Excerpts from a dataset:
-*-*-

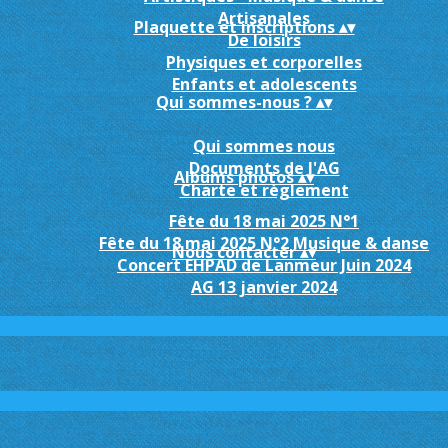
Artisanales
Plaquette et inscriptions
▴
▾
De loisirs
Physiques et corporelles
Enfants et adolescents
Qui sommes-nous ?
▴
▾
Qui sommes nous
Documents de l'AG
Albums photos
▴
▾
Charte et règlement
Fête du 18 mai 2025 N°1
Fête du 18 mai 2025 N°2 Musique & danse
Nous contacter
▴
▾
Concert EHPAD de Lanmeur Juin 2024
AG 13 janvier 2024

-*-*-

Repeat the data exactly as given. Keep every picture out of the copy.

- _Your response_:
Artisanales
Plaquette et inscriptions
▴
▾
De loisirs
Physiques et corporelles
Enfants et adolescents
Qui sommes-nous ?
▴
▾
Qui sommes nous
Documents de l'AG
Albums photos
▴
▾
Charte et règlement
Fête du 18 mai 2025 N°1
Fête du 18 mai 2025 N°2 Musique & danse
Nous contacter
▴
▾
Concert EHPAD de Lanmeur Juin 2024
AG 13 janvier 2024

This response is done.